Records:
= = = = =
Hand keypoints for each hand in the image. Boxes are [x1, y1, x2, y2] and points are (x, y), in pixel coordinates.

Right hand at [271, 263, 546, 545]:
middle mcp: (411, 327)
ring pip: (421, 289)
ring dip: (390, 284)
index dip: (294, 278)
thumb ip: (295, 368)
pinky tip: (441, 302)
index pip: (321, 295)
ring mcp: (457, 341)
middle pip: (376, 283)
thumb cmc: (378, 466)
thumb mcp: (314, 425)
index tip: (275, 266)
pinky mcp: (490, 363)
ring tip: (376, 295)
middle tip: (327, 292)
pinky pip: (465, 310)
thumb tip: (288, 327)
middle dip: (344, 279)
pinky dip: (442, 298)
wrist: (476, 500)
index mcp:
= = = = =
Try it: From the listing above, reproduce all the lines exactly.

Written solution:
Hand keypoints for each hand in the image. Boxes are [x1, y1, x2, y2] and points are (x, y), in pixel coordinates.

Right hand at [271, 263, 546, 545]:
middle mcp: (411, 327)
ring pip: (421, 289)
ring dip: (390, 284)
index dip: (294, 278)
thumb ip: (295, 368)
pinky tip: (441, 302)
index pip: (321, 295)
ring mcp: (457, 341)
middle pip: (376, 283)
thumb cmc: (378, 466)
thumb mcp: (314, 425)
index tip: (275, 266)
pinky mcp: (490, 363)
ring tip: (376, 295)
middle tip: (327, 292)
pinky pip: (465, 310)
thumb tip: (288, 327)
middle dip: (344, 279)
pinky dip: (442, 298)
wrist: (476, 500)
index mcp:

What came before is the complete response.